Quel peintre a rêvé plus frappant tableau
Que ce chaume antique allongeant sur l’eau
L’ombre de sa vigne et de ses lézardes ?

Telle une humble vieille au dos harrassé
Mire, au tain lépreux d’un miroir cassé,
Sa face ridée et ses pauvres hardes…



La Rivière[4].

Lasse du bois sévère et de l’ombre tranquille,
La petite rivière, inconstante et futile,
Un double ourlet d’iris à sa robe, a gagné
La plaine où le ciel vaste en elle s’est baigné.
La voilà maintenant libre, heureuse et parée
De tous les clairs bijoux de l’aurore mirée.
Entre les colzas d’or, les foins et le méteil[5],
Son onde pailletée étincelle au soleil,
Prend mille tons changeants de moire qu’on déroule
Et semble un long ruban de lumière qui coule.

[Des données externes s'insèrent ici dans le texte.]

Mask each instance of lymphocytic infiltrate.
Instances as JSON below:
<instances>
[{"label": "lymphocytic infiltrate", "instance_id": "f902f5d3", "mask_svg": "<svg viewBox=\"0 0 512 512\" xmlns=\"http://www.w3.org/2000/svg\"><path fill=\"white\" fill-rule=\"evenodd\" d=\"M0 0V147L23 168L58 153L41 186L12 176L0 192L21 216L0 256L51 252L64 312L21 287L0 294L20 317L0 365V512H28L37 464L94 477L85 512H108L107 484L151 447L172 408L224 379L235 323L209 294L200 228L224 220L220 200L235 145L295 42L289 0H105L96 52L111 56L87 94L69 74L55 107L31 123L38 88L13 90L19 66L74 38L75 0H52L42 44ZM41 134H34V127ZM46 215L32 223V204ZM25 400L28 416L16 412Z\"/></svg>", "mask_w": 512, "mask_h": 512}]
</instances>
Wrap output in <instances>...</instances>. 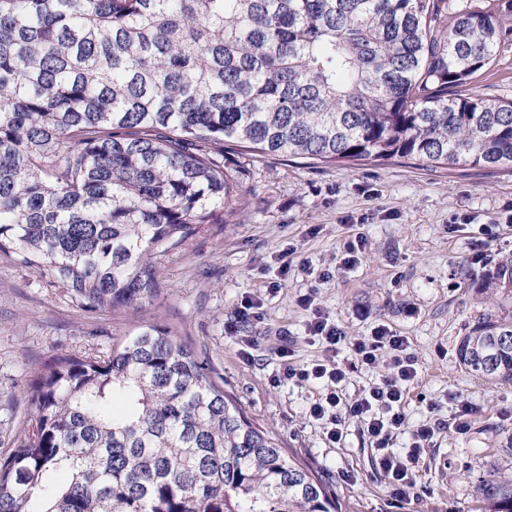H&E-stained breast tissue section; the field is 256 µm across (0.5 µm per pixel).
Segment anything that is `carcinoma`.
I'll return each instance as SVG.
<instances>
[{"mask_svg":"<svg viewBox=\"0 0 512 512\" xmlns=\"http://www.w3.org/2000/svg\"><path fill=\"white\" fill-rule=\"evenodd\" d=\"M504 37L450 0H0V253L90 311L139 308L162 258L240 209L227 148L512 167V100L464 92ZM473 286L459 364L512 382V254ZM27 398L0 512L342 510L160 324L56 356ZM477 491L512 512L511 477Z\"/></svg>","mask_w":512,"mask_h":512,"instance_id":"carcinoma-1","label":"carcinoma"}]
</instances>
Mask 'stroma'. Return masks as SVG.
Here are the masks:
<instances>
[{"label": "stroma", "mask_w": 512, "mask_h": 512, "mask_svg": "<svg viewBox=\"0 0 512 512\" xmlns=\"http://www.w3.org/2000/svg\"><path fill=\"white\" fill-rule=\"evenodd\" d=\"M470 88L512 99V39ZM230 159L245 170L243 211L216 213L166 258L162 291L138 315L86 310L39 270L0 254V454L19 442L26 391L56 355L106 352L135 325L158 323L196 344L247 416L336 491L344 512H480V482L512 474V383L469 374L456 344L483 309L474 281L512 253V169ZM358 238L359 261L346 268L345 246ZM305 295L344 330L348 343L336 355L310 336ZM248 302L257 315L239 321ZM380 325L407 337L416 361L401 405L407 425L434 430L401 494L378 468L361 421L347 420L331 442L310 415L322 384L281 378L285 366L332 357L347 373L340 399L353 401L393 372L389 351L371 364L352 351ZM462 404L472 409L463 424Z\"/></svg>", "instance_id": "35a3bbf8"}]
</instances>
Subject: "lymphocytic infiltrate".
<instances>
[{"label": "lymphocytic infiltrate", "instance_id": "obj_1", "mask_svg": "<svg viewBox=\"0 0 512 512\" xmlns=\"http://www.w3.org/2000/svg\"><path fill=\"white\" fill-rule=\"evenodd\" d=\"M311 335L321 338L329 351H336L339 345L348 343L344 331L336 324L323 317L321 311H314L309 323ZM351 344V343H348ZM352 349L364 363L370 364L377 360L380 351L388 349L393 353L392 365L394 372L390 377L370 387L359 398L345 404V413H337L336 407L341 404L336 387L346 378L345 371L334 361L313 365L311 368L297 369L287 367L284 375L289 379L301 381L321 379L327 383V394L324 401L315 403L311 412L316 419L329 424L328 435L331 440H341L343 436L342 422L344 418H356L367 426L376 448L382 454L378 466L389 479L396 492H403L413 484V467L418 463L423 449L432 438L431 427L423 425L410 434L411 443L406 456L400 457L389 453L388 447L395 434L405 425V417L400 410L404 397V382L414 379L417 375L415 360L409 353L406 337L397 335L386 326L374 329L371 336L352 343Z\"/></svg>", "mask_w": 512, "mask_h": 512}]
</instances>
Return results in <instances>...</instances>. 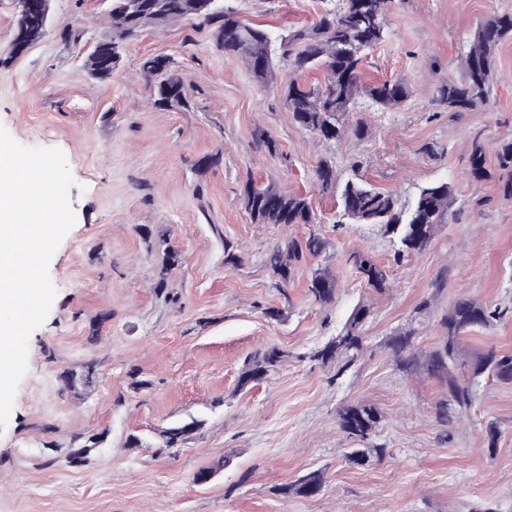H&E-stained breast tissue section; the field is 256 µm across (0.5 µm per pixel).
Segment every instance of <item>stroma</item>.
<instances>
[{"instance_id":"obj_1","label":"stroma","mask_w":512,"mask_h":512,"mask_svg":"<svg viewBox=\"0 0 512 512\" xmlns=\"http://www.w3.org/2000/svg\"><path fill=\"white\" fill-rule=\"evenodd\" d=\"M341 0H219L278 34L309 27ZM112 0H51L45 36L17 54L13 0H0V125L26 146L66 155L76 223L49 264L57 294L29 339L28 372L0 433V512H512V384L486 381L471 409L437 418L443 388L402 369L390 340L413 331L418 354L435 348L441 320L461 297L488 300L504 316L468 333L467 348L512 352V194L496 151L512 142V39L497 49L492 102L451 112L440 86L461 81L477 25L512 0H395L388 36L368 55L364 83L399 81L408 98L375 110L360 99L351 123L364 136L331 142L305 132L284 103L289 67L262 82L214 46L213 28L176 22L127 44L111 75L90 76L86 56L111 38ZM166 59L191 85L184 108L155 106L142 73ZM264 128L274 149L256 146ZM488 174H470L474 145ZM366 177L410 206L420 187L452 185L453 214L421 253L400 255L374 224L334 227L336 197L314 171ZM271 184L309 197L329 240L289 280L265 253L304 224L252 223L241 192ZM389 268L385 291L346 264L351 250ZM179 262L167 265L169 252ZM336 278V299L307 292L315 268ZM366 307L356 362L312 360L354 309ZM285 350L266 379L241 386L249 357ZM96 369L82 381L86 364ZM375 407L380 421L356 443L339 411ZM195 429L175 448L163 430ZM496 428V448L486 432ZM95 448L82 463L74 449ZM214 469L210 482L194 475ZM322 473L314 497L289 493Z\"/></svg>"}]
</instances>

Œuvres à lire d’Alexandre Hardy (Fischbacher, éditeurs, Paris) : Émaux wallons (1896), La Route enchantée. — Critiques à consulter : Le Jour, de Verviers (26-27 décembre 1903) ; N. de Prelle, Le Nouvelliste de Verviers (20-21 février 1904) ; Albert Heumann, Le mouvement littéraire belge d’expression française (1913).



  1. Extrait de La Route enchantée (1904).
  2. Détériorée par la vieillesse ; néologisme formé avec vétusté, emprunté lui-même du latin vetustas, vieillesse.
  3. Filandres, produits par certaines araignées et qui voltigent dans l’air, surtout en automne. En allemand, Sommerfäden ; en anglais, a gossamer.
  4. Extrait de La Route enchantée.
  5. Seigle et froment mêlés qu’on sème ensemble (du latin populaire mistilium).